• Extract:
⁂

Stanley Webber is the only guest staying in Meg and Petey Boles’s boarding house in a coastal resort town in England, where he has been holed up for the past year and has essentially no contact with the outside world. One morning, Meg and Petey sit at the breakfast table and make small talk. As Petey reads the newspaper, Meg repeatedly asks him if he’s enjoying his cornflakes and fried toast. Before long, she remarks that Stanley should be downstairs by now. She then decides to “fetch” him, finally drawing him from his room and getting him to the breakfast table, where she presents him with cornflakes and fried toast.

After Petey leaves for work, Stanley tells Meg she’s a “bad wife” for not giving her husband a fresh cup of tea. This conversation eventually turns into a back-and-forth in which Meg fluctuates between acting like Stanley’s caretaker and his lover. They switch between flirting and arguing until Meg mentions that two new guests will be arriving soon. “What are you talking about?” Stanley asks, unsettled, and Meg tells him that Petey encountered two men on the beach the night before. “Two gentlemen asked Petey if they could come and stay for a couple of nights. I’m expecting them,” she says, but Stanley claims he doesn’t believe her, since no one has ever visited the boarding house the whole time he’s been a resident.

⁂

• Dataset extract:
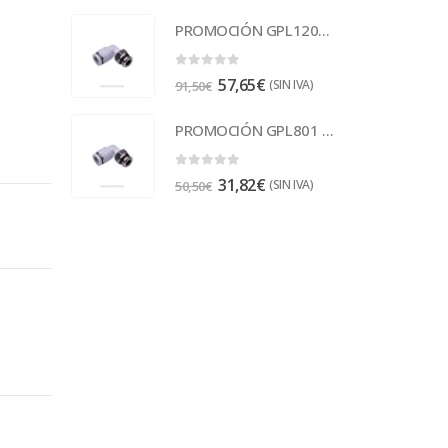
PROMOCIÓN GPL1201 Racor
0
out of 5
57,65
€
(SIN IVA)
91,50
€
PROMOCIÓN GPL801 Racor
0
out of 5
31,82
€
(SIN IVA)
50,50
€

⁂

Answer these questions from the plot summary:
1. In whose boarding house is Stanley Webber staying?
2. What does Meg give Stanley once he reaches the breakfast table?
3. Where did Petey meet the two men who want to stay?
The rows are separate material and have no connection to the plot summary.

• Expected answer:
1. Meg and Petey Boles's boarding house.
2. Cornflakes and fried toast.
3. On the beach, the night before.